> Tugas Dikerjakan
1. Jawab pertanyaan berikut dari berita tentang KPK yang belum menggeledah kantor PDIP:
(a) Siapa Direktur Pukat UGM yang disebut dalam berita itu?
(b) Pada hari dan tanggal berapa Zainal berbicara lewat sambungan telepon?
(c) Menurut Zainal, mekanisme penyadapan harus dilakukan dengan apa?
2. Tulis lanjutan berita tentang KPK yang belum menggeledah kantor PDIP, mulai setelah kalimat terakhirnya.

> Teks Bacaan
■ ■ ■ ■ ■

Senin 13 Jan 2020 23:09 WIB

KPK Belum Geledah Kantor PDIP, Pengamat : Ini "Buah" UU Baru

Harusnya diberikan ketegasan kepada KPK untuk menggunakan UU baru atau lama.

Rep: Mabruroh/ Red: Gita Amanda
Komisioner KPU Wahyu Setiawan memakai rompi oranye usai menjalani pemeriksaan di Gedung KPK, Jakarta, Jumat (10/1).
Foto: Republika/Putra M. Akbar
Komisioner KPU Wahyu Setiawan memakai rompi oranye usai menjalani pemeriksaan di Gedung KPK, Jakarta, Jumat (10/1).

REPUBLIKA.CO.ID, JAKARTA -- Direktur Pusat Kajian Anti Korupsi (Pukat) Universitas Gadjah Mada (UGM), Zainal Arifin, mengkritisi Komisi Pemberantasan Korupsi (KPK) yang belum juga melakukan penggeledahan di kantor DPP PDIP. Menurutnya hal tersebut terjadi akibat mengubah Undang-Undang (UU) KPK dengan cara brutal.

“Ini buah dari cara mengubah UU KPK kemarin. Buah dari cara mengubah (Presiden) Jokowi cs dengan partai-partai, mengubah dengan cara brutal, dengan cara yang tidak matang, terburu-buru, tidak pas, inilah buahnya,” kata Zainal dalam sambungan telepon, Senin (13/1).

Baca Juga

Zainal menuturkan, harusnya diberikan ketegasan kepada KPK untuk menggunakan UU baru atau lama. Pasalnya, kalaupun menggunakan UU baru namun masih banyak mekanisme yang belum diatur dan belum lengkap, termasuk fungsi dewan pengawas (Dewas) KPK.

“UU baru belum operasional, kenapa? karena aturannya nggak lengkap. Bagaimana mekanisme penertiban belum diatur, bagaimana Dewas menerbitkan surat belum diatur, karena mekanisme untuk penyadapan misalnya harus dengan gelar perkara. Gelar perkara tidak mungkin padahal ini OTT,“ ujar Zainal.

■ ■ ■ ■ ■

> Data Tercatat

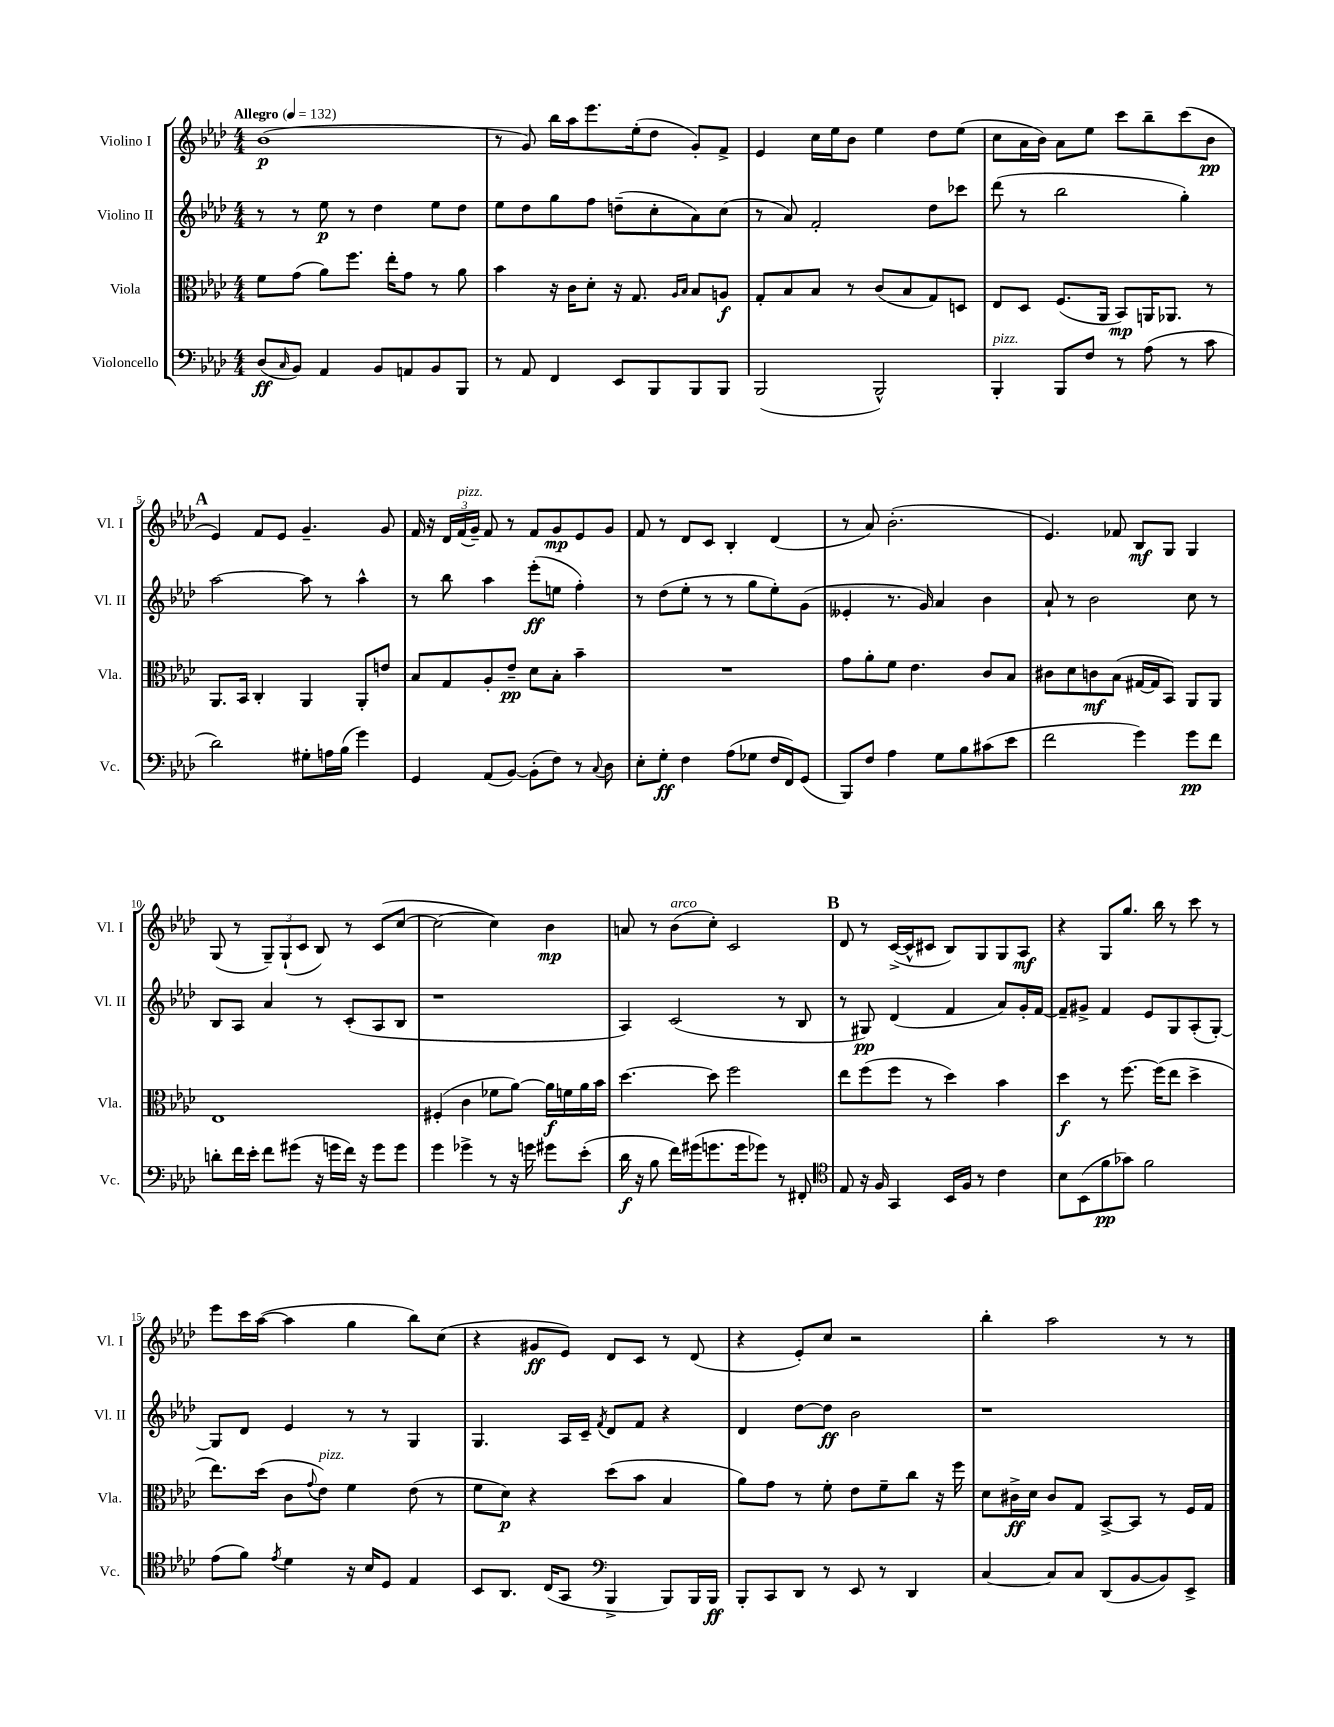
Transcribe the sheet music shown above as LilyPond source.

■ ■ ■ ■ ■

> Jawaban Berurutan
1.
(a) Zainal Arifin
(b) Senin (13/1)
(c) Dengan gelar perkara

2.
Menurut Zainal, berdasarkan UU baru disebutkan penyadapan hanya boleh dilakukan jika sudah gelar perkara. Ia kembali menegaskan bahwa UU KPK baru belum operasional, termasuk bagaimana Dewas bertindak. Bagaimana jika ada permohonan misalnya praperadilan, apa yang harus dilakukan Dewas.

“Itulah buah bagaimana Jokowi dan partai-partai mengubah UU secara brutal, tidak memikirkan masa depan pemberatasan korupsi,” ucapnya.

Jika seperti ini tambah Arifin, maka membuka peluang bagi tersangka untuk menghilangkan barang bukti. Dia mencontohkan, bagaimana selama ini penggeledahan dilakukan acara tertutup adalah untuk menghindari memberikan kesempatan kepada tersangka menghilangkan atau menyembunyikan barang bukti.

“Kenapa mekanisme dulu? Supaya engga sempat diamankan, kalau begini kan sudah diamankan semua. Barang bukti bisa hilang. Ya itulah cara Jokowi merusak pemberantasan korupsi,” tuturnya.

 

Seperti diketahui, KPK belum juga berhasil menggeledah kantor DPP PSIP pasca terbongkarnya kasus suap PAW DPR RI antara kader PDIP dengan anggota KPU. Pada saat melakukan upaya penyegelan beberapa waktu lalu, KPK harus berurusan dengan kepolisian karena dianggap kurangnya syarat administrasi untuk melakukan penyegelan.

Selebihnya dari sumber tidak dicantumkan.